I am estimating a model of the following form:

log(y) =  b1 x + b2 x^2 + b3 log(z1) + b4 z2


This is an econometric model with a focus on the impact of x x^2 (the inverted U relationship), where x ranges from 0 to 1. I included the other variables z1 and z2 just to be clear that there are other controls (some which are log-transformed and some not).

I get a clear inverted U relationship - slope check at end points and a marginal plot confirms that.

My question is the following: How can I say something about the change in x impacting y (not log(y))? This article (https://library.virginia.edu/data/articles/interpreting-log-transformations-in-a-linear-model) provides a nice way to interpret in case I don't have the x^2 term. How to do this correctly when I have the x^2 term?

For example, if I am able to do one of the following that will be wonderful:

• If x increases by 0.1 from its current sample mean what will be impact on y?
• If x increases by 10% from its current sample mean, what will be the impact on y?

Thanks!

I think the following approach will work. Comments and suggestions would be greatly appreciated.

Now, if I evaluate log(y1) = log(y) evaluated at x=x1 and log(y2) = log(y) evaluated at x=x2, then

log(y2) - log(y1) = -b1 x1 - b2 x1^2 + b1 x2 + b2 x2^2


Taking exponents on both sides and simplifying:

y2/y1 = Exp(-b1 x1 - b2 x1^2 + b1 x2 + b2 x2^2)

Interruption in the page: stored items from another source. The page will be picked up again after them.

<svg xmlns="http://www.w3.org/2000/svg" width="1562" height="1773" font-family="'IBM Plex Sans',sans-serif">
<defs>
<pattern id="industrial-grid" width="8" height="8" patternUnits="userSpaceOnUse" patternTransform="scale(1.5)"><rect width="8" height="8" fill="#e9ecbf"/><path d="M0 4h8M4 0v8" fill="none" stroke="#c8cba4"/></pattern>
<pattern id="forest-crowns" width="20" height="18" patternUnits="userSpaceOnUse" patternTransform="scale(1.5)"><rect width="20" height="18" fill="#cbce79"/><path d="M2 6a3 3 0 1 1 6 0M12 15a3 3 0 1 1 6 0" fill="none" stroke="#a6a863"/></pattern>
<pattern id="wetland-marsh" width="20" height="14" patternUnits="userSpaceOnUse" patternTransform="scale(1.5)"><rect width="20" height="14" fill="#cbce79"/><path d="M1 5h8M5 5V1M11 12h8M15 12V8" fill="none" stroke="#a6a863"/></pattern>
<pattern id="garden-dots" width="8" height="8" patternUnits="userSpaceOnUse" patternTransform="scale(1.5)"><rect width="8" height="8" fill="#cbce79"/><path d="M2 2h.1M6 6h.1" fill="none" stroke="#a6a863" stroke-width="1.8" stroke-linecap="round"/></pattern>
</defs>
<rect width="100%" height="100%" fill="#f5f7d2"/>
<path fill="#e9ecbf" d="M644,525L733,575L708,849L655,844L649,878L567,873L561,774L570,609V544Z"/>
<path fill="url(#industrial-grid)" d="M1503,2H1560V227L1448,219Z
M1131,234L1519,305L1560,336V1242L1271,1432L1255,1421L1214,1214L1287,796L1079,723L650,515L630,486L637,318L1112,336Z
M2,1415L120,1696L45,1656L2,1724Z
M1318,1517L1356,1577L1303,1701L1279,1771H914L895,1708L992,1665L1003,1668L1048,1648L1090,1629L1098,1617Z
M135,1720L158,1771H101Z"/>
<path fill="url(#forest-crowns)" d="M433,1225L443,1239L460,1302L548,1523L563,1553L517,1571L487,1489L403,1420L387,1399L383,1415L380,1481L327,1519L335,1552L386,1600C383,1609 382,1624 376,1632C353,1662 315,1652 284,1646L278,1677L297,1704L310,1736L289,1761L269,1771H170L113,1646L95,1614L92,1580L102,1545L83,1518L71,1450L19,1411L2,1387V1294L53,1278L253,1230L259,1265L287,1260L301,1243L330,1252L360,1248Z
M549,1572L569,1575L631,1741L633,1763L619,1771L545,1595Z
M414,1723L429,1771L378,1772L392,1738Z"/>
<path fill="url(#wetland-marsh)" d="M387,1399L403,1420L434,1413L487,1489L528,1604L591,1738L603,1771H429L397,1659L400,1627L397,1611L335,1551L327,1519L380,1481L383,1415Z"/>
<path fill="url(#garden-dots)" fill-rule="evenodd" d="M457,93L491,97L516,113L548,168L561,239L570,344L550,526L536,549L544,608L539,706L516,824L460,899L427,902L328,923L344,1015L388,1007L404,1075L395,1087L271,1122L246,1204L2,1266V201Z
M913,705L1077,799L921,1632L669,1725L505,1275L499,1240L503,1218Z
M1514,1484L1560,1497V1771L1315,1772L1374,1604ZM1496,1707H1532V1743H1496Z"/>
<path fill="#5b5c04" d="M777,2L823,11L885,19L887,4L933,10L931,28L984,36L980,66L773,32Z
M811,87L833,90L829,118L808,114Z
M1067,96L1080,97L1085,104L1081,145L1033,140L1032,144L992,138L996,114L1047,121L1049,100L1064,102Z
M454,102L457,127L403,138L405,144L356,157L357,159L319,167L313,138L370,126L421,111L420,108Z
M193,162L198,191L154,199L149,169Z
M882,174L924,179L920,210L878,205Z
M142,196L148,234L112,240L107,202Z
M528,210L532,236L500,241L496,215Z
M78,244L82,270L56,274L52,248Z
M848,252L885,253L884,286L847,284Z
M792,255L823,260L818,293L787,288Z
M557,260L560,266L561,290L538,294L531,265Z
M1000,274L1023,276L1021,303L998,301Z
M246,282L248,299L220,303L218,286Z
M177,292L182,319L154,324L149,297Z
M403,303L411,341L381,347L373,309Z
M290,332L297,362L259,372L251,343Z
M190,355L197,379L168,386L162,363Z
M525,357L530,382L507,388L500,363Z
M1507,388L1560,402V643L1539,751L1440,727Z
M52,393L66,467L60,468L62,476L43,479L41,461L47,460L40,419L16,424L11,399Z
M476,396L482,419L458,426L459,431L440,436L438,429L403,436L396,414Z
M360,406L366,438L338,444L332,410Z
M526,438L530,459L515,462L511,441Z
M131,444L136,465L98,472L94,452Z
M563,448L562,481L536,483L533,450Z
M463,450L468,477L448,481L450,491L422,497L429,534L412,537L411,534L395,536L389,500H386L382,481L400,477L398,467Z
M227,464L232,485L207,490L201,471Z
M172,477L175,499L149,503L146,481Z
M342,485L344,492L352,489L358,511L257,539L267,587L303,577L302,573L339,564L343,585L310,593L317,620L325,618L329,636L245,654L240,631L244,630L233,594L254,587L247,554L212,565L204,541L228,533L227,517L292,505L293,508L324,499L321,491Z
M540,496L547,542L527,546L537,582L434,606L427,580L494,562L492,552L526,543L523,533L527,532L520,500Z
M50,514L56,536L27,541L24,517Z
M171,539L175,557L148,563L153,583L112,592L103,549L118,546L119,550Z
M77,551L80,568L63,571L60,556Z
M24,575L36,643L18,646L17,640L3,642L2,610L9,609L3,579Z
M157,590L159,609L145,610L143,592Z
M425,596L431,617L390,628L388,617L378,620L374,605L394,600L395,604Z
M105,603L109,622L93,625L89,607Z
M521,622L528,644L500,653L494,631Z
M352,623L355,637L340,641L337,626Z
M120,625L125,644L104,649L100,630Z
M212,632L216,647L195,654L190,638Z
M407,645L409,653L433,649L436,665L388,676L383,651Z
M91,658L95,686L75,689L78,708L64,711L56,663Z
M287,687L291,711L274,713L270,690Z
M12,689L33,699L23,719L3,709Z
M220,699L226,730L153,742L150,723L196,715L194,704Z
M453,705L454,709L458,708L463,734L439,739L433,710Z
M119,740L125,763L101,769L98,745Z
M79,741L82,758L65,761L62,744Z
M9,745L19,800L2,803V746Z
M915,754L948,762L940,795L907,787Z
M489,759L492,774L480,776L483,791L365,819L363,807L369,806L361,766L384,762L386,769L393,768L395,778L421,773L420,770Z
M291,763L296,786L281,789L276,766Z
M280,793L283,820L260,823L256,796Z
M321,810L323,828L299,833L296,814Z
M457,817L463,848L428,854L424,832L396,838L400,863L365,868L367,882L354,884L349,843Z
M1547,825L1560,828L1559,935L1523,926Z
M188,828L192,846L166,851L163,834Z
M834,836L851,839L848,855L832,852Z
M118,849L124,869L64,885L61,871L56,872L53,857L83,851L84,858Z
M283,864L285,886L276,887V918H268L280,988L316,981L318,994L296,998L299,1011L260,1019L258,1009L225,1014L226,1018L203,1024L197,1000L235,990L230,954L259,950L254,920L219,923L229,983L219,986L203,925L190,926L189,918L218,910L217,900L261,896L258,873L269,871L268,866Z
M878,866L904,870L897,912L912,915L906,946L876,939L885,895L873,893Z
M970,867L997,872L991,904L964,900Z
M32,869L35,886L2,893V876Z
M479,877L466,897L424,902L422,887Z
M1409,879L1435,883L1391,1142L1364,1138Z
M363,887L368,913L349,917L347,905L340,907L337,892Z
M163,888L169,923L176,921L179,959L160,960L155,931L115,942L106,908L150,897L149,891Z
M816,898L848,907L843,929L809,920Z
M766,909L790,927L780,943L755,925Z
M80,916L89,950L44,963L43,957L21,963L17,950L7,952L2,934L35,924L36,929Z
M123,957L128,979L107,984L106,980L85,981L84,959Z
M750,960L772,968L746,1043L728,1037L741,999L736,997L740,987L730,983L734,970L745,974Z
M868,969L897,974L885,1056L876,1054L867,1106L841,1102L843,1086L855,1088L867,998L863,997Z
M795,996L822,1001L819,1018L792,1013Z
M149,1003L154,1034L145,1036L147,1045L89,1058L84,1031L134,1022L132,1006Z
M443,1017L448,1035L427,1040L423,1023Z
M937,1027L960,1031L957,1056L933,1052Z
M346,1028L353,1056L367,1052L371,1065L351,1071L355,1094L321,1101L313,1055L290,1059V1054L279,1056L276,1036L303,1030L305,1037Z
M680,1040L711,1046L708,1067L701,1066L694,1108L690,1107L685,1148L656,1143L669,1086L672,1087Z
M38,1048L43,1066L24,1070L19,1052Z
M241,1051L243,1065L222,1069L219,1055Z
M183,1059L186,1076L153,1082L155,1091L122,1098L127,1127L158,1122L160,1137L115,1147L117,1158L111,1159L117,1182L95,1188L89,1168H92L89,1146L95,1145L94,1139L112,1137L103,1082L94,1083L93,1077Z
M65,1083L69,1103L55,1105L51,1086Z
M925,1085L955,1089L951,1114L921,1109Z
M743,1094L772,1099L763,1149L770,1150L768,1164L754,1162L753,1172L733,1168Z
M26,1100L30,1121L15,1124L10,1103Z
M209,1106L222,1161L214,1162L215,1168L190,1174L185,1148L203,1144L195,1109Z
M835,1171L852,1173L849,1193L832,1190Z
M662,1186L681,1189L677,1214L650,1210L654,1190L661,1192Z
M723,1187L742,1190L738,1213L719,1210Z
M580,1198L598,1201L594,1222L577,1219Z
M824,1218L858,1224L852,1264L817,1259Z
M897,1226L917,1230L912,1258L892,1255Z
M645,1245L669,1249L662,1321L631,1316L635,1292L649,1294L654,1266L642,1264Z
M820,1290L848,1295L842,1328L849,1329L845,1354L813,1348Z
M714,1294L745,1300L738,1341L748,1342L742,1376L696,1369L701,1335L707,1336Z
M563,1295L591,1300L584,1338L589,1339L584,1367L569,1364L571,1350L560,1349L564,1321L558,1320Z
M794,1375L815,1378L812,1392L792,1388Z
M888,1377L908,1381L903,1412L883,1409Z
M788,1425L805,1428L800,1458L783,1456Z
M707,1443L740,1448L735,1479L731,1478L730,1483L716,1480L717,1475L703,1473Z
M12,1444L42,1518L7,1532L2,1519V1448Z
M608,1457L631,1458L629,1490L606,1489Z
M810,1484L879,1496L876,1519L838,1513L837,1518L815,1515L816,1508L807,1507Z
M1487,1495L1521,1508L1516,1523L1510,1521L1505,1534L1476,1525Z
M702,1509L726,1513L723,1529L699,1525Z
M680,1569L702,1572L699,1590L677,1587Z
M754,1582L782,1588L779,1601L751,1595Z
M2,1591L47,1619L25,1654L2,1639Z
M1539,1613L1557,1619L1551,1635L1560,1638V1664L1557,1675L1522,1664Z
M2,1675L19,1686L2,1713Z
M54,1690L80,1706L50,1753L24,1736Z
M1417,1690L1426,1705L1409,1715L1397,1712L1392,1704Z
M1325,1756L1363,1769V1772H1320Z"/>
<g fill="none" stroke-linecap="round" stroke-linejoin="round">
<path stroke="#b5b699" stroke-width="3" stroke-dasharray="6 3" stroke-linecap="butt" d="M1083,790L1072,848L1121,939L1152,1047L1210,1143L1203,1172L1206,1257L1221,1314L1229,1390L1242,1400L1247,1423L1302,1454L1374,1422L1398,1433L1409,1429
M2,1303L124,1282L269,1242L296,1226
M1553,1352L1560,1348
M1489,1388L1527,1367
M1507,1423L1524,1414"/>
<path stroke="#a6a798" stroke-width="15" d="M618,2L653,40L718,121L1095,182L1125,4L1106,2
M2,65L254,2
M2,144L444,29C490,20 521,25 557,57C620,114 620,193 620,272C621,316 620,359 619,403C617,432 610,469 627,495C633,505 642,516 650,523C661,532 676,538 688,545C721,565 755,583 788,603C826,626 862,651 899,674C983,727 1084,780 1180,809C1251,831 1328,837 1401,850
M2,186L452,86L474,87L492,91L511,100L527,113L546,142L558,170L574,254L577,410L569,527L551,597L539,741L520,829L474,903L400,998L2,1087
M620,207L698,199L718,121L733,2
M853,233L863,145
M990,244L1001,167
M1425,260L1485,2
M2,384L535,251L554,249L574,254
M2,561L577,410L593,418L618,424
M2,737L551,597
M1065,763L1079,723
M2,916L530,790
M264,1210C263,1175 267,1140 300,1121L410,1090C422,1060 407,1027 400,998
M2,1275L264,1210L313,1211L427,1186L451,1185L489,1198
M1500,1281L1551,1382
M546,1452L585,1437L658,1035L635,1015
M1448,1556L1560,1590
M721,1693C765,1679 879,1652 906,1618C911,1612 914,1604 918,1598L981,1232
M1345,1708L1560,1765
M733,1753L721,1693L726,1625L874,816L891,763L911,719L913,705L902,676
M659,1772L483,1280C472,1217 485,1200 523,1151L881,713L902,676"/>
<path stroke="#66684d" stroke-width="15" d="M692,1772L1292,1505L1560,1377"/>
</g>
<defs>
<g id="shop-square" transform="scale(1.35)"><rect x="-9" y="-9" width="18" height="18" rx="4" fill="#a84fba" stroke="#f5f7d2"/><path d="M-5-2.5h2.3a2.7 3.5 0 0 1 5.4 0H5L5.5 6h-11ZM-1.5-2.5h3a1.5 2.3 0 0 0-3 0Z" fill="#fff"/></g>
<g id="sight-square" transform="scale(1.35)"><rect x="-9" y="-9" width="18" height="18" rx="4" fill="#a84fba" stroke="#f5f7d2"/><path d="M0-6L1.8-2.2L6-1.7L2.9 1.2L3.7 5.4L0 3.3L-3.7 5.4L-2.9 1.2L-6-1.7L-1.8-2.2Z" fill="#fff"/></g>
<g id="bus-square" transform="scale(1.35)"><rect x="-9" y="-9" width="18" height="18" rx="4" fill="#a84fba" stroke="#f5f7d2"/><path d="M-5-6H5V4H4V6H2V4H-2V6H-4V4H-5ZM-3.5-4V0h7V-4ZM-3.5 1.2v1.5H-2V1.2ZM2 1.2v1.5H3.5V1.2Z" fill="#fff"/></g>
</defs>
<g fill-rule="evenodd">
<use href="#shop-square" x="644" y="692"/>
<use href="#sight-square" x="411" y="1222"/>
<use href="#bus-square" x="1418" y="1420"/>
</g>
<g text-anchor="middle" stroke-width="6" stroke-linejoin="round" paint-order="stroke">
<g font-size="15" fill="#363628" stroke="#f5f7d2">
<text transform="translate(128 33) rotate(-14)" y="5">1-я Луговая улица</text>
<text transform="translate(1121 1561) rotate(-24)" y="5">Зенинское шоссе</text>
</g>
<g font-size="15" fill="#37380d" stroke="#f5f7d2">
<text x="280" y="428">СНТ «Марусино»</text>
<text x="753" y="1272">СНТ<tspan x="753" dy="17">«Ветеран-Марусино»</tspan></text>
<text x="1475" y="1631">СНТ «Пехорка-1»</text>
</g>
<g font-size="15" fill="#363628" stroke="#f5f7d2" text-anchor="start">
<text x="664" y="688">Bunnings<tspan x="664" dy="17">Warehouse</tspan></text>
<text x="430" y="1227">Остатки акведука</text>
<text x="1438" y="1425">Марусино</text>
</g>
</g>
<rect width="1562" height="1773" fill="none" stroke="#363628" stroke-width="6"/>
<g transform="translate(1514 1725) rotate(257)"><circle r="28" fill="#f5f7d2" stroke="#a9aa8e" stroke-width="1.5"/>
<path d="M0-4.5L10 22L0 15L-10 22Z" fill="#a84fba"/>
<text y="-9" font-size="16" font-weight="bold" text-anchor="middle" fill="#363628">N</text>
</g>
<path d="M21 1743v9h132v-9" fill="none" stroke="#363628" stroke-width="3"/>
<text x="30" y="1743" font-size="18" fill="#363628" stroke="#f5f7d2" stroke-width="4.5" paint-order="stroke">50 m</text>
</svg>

So, if I now substitute b1, b2 coefficients and select two points x1 and x2 (x2>x1, and both are smaller than the inflection point) in the RHS, can I then interpret that as the ratio between y2/y1?

Say, that the ratio is evaluated as 1.4, then can I state that moving x from x1 to x2, yields a 40% increase in y?

From my experiments with predicted values, this does work out. However, I am concerned that I am making any errors by not considering standard errors.